You’re paying them for having had at the right time the capital to get hold of a limited resource that’s required by people to live, which they now block you from getting or using unless you pay them.
You’re paying a ransom, not buying a service.
If there were lots of houses available to buy at prices which were affordable to all and some people were landlords letting those who chose not to buy (for example because they were only somewhere temporarily) then, yeah, landlords would be providing an actual service, but that’s not at all the system we have and plenty of people who want to buy in practice cannot, so have no other option in order to have a place to live than to pay the ransom to those who do have the capital to buy (or did, back when it was cheaper) and used it to capture that resource that’s required by others.
You’re paying them for having had at the right time the capital to get hold of a limited resource that’s required by people to live, which they now block you from getting or using unless you pay them.
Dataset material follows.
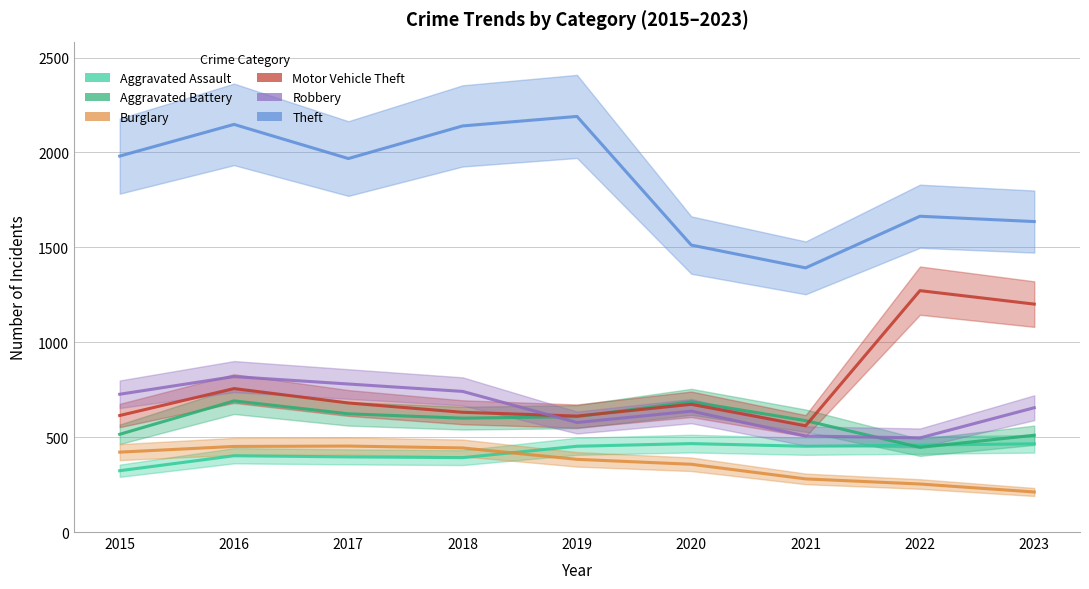

What is the difference between the maximum and minimum values in the Motor Vehicle Theft series?

712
You’re paying a ransom, not buying a service.
If there were lots of houses available to buy at prices which were affordable to all and some people were landlords letting those who chose not to buy (for example because they were only somewhere temporarily) then, yeah, landlords would be providing an actual service, but that’s not at all the system we have and plenty of people who want to buy in practice cannot, so have no other option in order to have a place to live than to pay the ransom to those who do have the capital to buy (or did, back when it was cheaper) and used it to capture that resource that’s required by others.
That’s why the supply has to increase.
Couldn’t agree more.
Personally I’m a big fan of Public Housing as a way to pump up supply.
Somebody showed me this some time ago:
https://en.m.wikipedia.org/wiki/Mietshäuser_Syndikat
Somehow this needs to become more popular. It’s easier to build privately than to organize a majority.